Two reports at 8:30 this morning. Weekly jobless claims expected to have declined 9K were up 10K to 293K, the highest claims in the last six months. The 4 week average increased to 285K frm 278.50K. January Philadelphia Fed business index, expected -4.0 frm -5.9 originally reported for Dec at -5.9; as reported the index was at -3.5 but Dec was revised to -10.2. The new orders index is improving, at minus 1.4 for the best reading since September. And shipments, for the first time also since September, are positive, at a strong 9.6. The six-month outlook, down 5 points to 19.1 for the softest level since 2012, the decline in inventory build is defensive and intentional.
ECB’s Mario Draghi this morning commenting that inflation is way down the line; he said there is no end to what the ECB will do to improve the outlook. Blowing in the wind; as we have noted recently central banks regardless of what they will or could do are becoming more impotent every day in the context of driving economic growth. Draghi said the bank needs to review its policy stance at its next meeting. The ECB left its key interest rates unchanged, but Draghi hinted the bank will review its stimulus at the March ECB meeting. The inflation rate in Europe was expected to pick up from the 0.2% recorded in December and average 1% this year, rising further in 2017. But Mr. Draghi said it is now possible that prices will start to fall again over coming months.
At 9:30 the DJIA opened +18, NASDAQ -2, S&P +1 after trading higher in the pre-market futures this morning. The 10 yr note yield at 9:30 -1 bp at 1.97%. FNMA 30 yr 3.5 coupon +11bps frm yesterday’s close and +9 bps frm 9:30 yesterday.

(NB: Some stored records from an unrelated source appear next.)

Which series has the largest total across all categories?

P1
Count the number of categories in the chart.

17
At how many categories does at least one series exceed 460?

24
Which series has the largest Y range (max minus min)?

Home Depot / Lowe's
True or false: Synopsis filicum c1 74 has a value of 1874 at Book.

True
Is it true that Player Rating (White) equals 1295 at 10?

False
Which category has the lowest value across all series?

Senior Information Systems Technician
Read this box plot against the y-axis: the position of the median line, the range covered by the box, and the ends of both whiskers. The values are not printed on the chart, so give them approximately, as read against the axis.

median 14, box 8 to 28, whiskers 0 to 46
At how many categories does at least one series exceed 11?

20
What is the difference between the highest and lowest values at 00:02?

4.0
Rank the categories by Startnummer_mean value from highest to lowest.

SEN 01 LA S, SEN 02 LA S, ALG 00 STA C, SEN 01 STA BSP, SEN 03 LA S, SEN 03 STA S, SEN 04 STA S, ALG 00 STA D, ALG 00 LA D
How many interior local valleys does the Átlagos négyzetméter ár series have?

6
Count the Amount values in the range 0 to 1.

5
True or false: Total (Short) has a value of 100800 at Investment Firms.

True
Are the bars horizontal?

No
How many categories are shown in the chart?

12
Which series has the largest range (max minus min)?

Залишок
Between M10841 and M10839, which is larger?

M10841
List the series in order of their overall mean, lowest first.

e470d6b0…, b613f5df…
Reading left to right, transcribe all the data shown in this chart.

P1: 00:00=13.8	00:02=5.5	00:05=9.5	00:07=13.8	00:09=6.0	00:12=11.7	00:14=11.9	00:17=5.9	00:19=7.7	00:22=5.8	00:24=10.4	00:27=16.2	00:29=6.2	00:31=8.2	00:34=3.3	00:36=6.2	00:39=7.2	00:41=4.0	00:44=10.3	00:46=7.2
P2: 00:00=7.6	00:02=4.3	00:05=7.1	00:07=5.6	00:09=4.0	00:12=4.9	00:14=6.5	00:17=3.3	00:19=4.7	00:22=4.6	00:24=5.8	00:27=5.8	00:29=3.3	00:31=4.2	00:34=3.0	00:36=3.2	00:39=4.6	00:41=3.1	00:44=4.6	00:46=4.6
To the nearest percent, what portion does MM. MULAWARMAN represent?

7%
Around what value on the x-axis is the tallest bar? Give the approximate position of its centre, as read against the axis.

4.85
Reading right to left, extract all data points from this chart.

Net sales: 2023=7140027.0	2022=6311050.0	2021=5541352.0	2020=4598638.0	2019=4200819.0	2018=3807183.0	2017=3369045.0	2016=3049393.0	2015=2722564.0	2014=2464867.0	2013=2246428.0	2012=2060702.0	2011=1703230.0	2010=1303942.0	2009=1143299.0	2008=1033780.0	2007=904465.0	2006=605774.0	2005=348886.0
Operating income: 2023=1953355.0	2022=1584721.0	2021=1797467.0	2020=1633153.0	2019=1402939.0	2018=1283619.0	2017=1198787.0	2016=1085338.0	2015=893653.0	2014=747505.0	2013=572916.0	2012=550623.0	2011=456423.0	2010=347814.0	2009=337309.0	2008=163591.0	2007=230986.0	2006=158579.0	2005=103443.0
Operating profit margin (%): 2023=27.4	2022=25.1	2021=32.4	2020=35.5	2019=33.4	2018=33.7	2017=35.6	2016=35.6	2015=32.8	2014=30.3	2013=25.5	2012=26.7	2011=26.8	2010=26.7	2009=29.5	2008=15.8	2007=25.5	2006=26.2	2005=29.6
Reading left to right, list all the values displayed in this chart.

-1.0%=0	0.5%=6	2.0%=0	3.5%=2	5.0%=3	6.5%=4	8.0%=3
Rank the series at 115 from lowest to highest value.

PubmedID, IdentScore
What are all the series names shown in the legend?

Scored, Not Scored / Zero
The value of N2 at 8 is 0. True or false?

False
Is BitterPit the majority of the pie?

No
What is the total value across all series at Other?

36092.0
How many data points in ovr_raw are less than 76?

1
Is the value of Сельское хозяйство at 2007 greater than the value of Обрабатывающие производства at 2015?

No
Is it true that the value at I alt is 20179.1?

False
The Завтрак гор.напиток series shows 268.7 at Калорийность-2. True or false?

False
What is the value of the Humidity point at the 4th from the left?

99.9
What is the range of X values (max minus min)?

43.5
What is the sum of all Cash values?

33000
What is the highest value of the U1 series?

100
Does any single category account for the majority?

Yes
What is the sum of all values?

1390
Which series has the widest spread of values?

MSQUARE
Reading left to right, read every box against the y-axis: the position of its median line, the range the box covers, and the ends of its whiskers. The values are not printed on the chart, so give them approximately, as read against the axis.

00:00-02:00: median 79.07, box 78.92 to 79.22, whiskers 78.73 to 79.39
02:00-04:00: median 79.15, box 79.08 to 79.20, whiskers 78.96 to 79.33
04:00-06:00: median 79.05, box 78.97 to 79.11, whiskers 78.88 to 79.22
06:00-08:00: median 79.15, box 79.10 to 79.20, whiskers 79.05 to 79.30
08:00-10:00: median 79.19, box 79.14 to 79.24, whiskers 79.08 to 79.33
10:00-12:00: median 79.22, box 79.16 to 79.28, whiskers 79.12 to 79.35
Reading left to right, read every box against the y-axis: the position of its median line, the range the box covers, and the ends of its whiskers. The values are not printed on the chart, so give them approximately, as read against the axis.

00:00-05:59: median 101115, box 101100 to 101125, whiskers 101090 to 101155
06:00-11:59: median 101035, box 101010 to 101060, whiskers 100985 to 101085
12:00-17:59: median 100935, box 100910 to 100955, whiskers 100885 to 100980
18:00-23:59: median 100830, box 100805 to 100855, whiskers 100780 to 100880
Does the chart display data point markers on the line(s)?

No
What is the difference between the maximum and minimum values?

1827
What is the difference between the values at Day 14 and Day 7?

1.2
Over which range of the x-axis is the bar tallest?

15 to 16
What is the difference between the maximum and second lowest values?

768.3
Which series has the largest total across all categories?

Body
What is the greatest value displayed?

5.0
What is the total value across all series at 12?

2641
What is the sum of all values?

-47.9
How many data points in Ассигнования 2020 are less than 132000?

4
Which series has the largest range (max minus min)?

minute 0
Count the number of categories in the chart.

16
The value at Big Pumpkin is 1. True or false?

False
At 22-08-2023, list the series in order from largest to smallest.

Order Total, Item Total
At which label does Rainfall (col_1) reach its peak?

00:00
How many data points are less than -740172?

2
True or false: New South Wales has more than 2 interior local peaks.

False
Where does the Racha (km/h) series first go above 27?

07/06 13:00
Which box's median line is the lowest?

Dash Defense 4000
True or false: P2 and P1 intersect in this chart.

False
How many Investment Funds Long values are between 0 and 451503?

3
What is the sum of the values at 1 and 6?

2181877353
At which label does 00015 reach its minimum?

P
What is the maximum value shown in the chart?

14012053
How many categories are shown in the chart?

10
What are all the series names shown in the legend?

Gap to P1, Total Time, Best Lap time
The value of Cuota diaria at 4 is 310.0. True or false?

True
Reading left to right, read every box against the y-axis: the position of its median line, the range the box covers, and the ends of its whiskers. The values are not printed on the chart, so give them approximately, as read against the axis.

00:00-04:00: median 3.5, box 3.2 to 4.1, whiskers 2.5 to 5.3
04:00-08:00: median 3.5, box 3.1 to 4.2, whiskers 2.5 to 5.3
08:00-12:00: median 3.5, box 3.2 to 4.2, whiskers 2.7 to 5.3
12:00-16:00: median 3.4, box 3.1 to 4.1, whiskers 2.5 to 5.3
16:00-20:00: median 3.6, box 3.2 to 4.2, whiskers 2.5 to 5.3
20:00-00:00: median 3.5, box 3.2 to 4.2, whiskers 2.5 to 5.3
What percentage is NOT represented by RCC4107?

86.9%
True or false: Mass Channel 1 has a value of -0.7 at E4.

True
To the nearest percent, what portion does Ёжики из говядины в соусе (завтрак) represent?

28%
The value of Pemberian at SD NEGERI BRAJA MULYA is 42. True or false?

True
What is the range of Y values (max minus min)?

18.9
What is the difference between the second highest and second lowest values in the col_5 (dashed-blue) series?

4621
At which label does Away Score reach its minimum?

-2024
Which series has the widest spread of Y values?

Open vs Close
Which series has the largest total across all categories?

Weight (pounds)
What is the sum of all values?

Corporate earnings and forward guidance generally have been missing their targets; US economic outlook weakening from what we look at and expect. The advance Q4 GDP will be reported a week frm tomorrow, estimates are being revised lower but economists are likely to overestimate growth again.
Crude oil Feb contract expired yesterday, now March is month markets will track; the oil price below looks like oil increased, the price over $28.00 but actually prices have slipped a little.
As the clock ticks so far this morning the equity market is losing the early morning highs; the stocks have only lost about half of their valuations frm what we anticipate. Traders will sell into every attempt to rally, although the technicals are now in oversold levels. In this kind of sentiment swing though technicals take somewhat of a back seat.